Ben çok söz söylemeyeceğim bu kitap hakkında. Ancak şiirleri hakkıyla anlamak için mekanın ve zamanın şartlarını iyi bilmenin gerektiğini düşünüyorum. Bu nedenle bazı şiirler mecazi bir örtünün altından anlamıyla gülümsüyor. Kitabın içinden en çok beğendiğim şiiri sizinle paylaşmak istiyorum. Çok uzun olduğu için bir kısmını aldım buraya.
Yâ – sin
>> İnsanlık Güzeli’ne adanmıştır. <><>
Ey insan
Ey yüz akı gönül aydınlığı
Kabul olmuş sadaka kadar güzel
Bir duygu sarıyor seni anan yüreğimi
Bastığın toprakla yıkadığım gözüme
Şimdi güneş bile siyah görünüyor
Ey yüz akı gönül aydınlığı
Ben kendime ağlarken Uhud da ağlar mıymış
Hıra’yı mahzun gördüm soramadım sevgili
Hasretinin dışında başka derdi var mıymış?
Ey insan
İçimde büyüttüğüm tüm çiçekleri
Sana adıyorum
Itırları, yaseminleri, menekşeleri
Lale bana kalsın
Kapına çiçeklerin karalısını sunmaktan
Utanıyorum
Dua çıkmayan göğe sevdalar çıkar mıymış?
Bülbülünü kaybetmiş bu evrensel bahçede
Dikenler bile bir hoş, gayrı gül kokar mıymış?
Ey insan
Göklerin öğrencisi, yerlerin öğretmeni ey
Sen öğrettin taşa konuşmayı
Ağaca selam vermeyi
Aya yarılmayı, toprağa dürülmeyi
Göklere kurulmayı, durmayı zamana
Yılana ve deveye sevmeyi
Ölmeyi, öldürmeyi
Yaşamayı sen öğrettin insana
...
...
Söyle gönlüm bu sevda mahşere kalır mıymış?

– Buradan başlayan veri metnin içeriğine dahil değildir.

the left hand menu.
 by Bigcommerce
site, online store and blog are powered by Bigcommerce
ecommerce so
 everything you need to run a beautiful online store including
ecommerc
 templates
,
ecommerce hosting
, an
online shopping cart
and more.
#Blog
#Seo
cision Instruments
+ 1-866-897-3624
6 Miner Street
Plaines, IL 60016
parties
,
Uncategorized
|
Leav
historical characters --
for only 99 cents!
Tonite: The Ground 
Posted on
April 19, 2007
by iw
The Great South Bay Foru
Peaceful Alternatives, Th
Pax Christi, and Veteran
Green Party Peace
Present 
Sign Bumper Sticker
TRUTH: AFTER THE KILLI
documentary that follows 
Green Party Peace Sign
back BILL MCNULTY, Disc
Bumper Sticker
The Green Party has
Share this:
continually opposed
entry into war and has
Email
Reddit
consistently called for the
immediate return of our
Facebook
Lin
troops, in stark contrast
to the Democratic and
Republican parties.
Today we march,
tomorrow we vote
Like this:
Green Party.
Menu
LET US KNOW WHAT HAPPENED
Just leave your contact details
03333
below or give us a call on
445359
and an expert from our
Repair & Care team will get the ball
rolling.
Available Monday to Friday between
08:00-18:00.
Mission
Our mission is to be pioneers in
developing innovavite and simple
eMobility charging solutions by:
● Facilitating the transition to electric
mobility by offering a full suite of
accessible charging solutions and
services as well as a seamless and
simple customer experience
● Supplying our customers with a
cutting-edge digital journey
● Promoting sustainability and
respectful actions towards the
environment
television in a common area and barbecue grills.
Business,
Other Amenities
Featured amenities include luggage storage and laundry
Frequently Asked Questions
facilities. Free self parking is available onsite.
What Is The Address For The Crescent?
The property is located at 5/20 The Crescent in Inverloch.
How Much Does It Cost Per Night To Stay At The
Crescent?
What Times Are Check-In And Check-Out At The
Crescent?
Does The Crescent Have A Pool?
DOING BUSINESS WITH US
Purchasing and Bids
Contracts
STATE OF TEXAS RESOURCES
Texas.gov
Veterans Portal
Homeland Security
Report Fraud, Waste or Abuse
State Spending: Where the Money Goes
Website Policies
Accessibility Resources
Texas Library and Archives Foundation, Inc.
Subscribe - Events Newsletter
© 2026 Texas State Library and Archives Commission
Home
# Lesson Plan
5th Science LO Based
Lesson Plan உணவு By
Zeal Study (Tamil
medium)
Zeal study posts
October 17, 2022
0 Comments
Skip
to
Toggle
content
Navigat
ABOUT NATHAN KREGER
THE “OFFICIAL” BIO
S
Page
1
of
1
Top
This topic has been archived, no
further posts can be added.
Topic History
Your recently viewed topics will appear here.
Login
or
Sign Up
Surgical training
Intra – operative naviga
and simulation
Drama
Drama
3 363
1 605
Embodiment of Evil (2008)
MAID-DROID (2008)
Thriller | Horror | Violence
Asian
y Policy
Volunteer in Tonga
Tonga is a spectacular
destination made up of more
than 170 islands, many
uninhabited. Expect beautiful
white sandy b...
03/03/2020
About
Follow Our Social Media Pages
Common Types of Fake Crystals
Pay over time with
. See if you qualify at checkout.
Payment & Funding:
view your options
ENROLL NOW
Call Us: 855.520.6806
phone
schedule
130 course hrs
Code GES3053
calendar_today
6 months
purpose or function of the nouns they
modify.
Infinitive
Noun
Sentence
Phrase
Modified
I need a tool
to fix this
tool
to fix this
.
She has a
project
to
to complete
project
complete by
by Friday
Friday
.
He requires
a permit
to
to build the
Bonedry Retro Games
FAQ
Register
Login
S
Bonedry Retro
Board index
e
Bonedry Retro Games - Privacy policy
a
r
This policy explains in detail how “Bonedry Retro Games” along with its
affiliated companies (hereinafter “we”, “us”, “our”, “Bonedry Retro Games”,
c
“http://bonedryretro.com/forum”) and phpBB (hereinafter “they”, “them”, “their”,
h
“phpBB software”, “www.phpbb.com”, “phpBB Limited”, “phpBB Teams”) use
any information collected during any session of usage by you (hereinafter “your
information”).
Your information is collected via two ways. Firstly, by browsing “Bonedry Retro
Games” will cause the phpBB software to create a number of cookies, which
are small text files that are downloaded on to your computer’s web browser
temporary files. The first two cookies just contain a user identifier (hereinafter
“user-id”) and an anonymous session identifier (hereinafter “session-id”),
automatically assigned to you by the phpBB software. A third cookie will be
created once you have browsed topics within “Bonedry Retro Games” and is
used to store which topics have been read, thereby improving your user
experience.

Alışılmış sözcükler yükleyip kanadına
Ona doğru uçursam katına alır mıymış?
...
Ey
Ey ins
Ey insan
Hıncını hıncıma kat
Sancını sancıma kat
Pamuktan ellerini geçir yürek halkama
İster ayağın katına çek
İstersen yerlere at.
*Ya-sin, bir Arapça lehçesine göre aslı yâ-enîsin olan bir kelimedir ve “ey insan!” anlamına gelmektedir. Elbette bununla kastedilen Allah Rasulü’ydü ve o kelimenin tam anlamıyla (ünsiyet’ten) bir “insan”dı.